(Saved data entries)
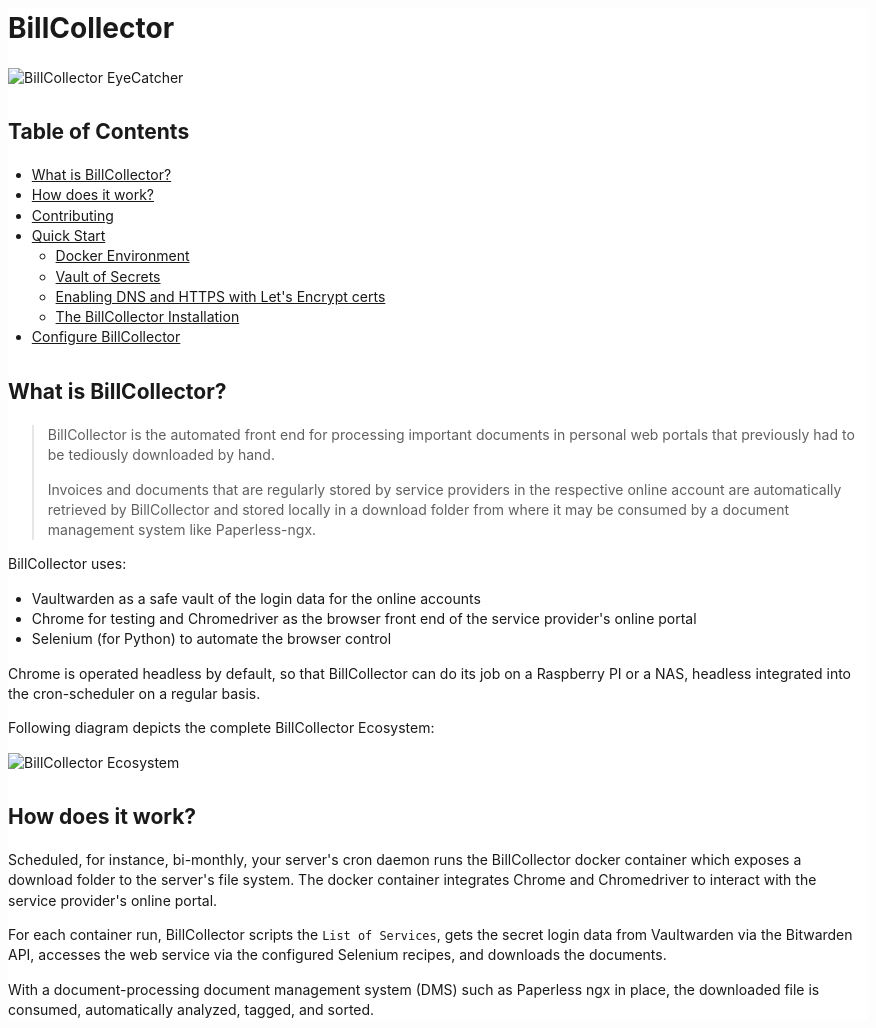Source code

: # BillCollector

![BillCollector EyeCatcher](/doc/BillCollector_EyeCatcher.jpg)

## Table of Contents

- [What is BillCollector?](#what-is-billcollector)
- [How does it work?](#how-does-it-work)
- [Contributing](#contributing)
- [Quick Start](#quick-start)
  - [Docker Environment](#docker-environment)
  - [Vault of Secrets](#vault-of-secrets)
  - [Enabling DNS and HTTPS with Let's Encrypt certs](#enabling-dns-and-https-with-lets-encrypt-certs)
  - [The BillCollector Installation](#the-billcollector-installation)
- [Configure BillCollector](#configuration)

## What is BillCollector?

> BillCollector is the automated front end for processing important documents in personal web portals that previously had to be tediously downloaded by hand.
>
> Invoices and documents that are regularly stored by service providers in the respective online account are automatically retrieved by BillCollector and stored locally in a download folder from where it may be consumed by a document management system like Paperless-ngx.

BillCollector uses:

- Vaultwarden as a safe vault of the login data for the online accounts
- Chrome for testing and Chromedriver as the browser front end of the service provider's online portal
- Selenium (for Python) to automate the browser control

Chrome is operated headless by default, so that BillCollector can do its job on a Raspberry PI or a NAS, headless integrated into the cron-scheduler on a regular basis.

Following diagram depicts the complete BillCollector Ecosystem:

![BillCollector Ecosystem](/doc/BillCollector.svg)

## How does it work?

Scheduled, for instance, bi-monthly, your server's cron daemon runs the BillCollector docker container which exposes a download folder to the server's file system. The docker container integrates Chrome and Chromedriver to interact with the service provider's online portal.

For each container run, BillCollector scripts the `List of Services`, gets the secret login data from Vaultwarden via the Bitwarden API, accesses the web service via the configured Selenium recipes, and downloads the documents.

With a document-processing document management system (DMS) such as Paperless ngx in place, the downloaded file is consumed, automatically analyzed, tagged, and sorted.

**PROBLEM STATEMENT:** Find how many lines contain "automatically" in the data. Write that number and nothing else.

**EXERCISE OUTPUT:** 2